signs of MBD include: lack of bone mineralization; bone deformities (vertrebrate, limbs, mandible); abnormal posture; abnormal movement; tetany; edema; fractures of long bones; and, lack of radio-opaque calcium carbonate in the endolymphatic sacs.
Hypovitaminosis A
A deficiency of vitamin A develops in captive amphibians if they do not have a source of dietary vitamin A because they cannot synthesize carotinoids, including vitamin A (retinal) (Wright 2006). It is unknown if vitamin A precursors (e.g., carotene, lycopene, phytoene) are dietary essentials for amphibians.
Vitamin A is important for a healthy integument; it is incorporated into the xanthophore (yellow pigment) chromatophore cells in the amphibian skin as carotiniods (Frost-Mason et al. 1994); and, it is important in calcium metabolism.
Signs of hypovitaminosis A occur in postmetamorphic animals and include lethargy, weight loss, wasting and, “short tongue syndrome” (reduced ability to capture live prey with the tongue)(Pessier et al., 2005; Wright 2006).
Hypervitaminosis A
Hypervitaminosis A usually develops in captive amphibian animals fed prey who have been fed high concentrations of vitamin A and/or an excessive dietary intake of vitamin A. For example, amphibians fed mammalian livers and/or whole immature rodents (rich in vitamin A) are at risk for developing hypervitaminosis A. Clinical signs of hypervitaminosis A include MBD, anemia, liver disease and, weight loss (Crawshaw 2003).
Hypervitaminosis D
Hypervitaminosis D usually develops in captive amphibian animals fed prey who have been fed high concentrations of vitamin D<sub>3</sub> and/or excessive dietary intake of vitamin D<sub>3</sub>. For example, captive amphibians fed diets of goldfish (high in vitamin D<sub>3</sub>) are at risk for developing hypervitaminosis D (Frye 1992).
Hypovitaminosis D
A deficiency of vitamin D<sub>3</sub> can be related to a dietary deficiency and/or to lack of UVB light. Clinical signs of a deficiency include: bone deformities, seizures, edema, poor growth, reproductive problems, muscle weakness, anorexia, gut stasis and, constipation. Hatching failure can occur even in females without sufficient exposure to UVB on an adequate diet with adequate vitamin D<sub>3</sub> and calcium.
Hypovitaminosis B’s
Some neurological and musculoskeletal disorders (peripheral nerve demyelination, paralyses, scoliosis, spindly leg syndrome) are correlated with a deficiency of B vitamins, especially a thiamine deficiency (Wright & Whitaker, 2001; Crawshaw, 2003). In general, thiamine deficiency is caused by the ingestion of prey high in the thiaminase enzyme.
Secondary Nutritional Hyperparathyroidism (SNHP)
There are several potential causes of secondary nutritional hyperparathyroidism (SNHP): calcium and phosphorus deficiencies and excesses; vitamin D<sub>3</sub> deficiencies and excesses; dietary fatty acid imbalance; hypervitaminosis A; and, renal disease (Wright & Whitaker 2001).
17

━━━

▸ **Aim of the exercise**:
Only the number should be given: the count of lines above that hold the word "with".

▸ **Worked solution**:
3